## DATASET ENTRIES
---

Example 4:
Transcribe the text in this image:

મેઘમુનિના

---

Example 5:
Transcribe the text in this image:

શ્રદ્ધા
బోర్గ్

## INSTRUCTIONS FOR THE TASK
Would you transcribe every entry exactly?

## ANSWER TO THIS PROBLEM
---

Example 4:
Transcribe the text in this image:

મેઘમુનિના

---

Example 5:
Transcribe the text in this image:

શ્રદ્ધા
బోర్గ్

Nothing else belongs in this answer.